▸ **Try it**: Reproduce the data that follows character for character, but omit its pictures.

--------------------------------

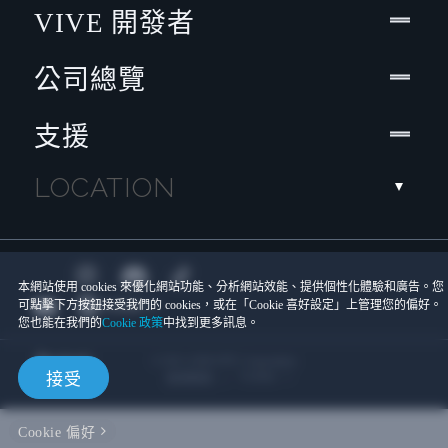
VIVE 開發者
公司總覽
支援
LOCATION
本網站使用 cookies 來優化網站功能、分析網站效能、提供個性化體驗和廣告。您
可點擊下方按鈕接受我們的 cookies，或在「Cookie 喜好設定」上管理您的偏好。
您也能在我們的
Cookie 政策
中找到更多訊息。
© 2011-2026 HTC Corporation
Cookies
接受
使用條款
Cookie 偏好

--------------------------------

▸ **Answer section**:
VIVE 開發者
公司總覽
支援
LOCATION
本網站使用 cookies 來優化網站功能、分析網站效能、提供個性化體驗和廣告。您
可點擊下方按鈕接受我們的 cookies，或在「Cookie 喜好設定」上管理您的偏好。
您也能在我們的
Cookie 政策
中找到更多訊息。
© 2011-2026 HTC Corporation
Cookies
接受
使用條款
Cookie 偏好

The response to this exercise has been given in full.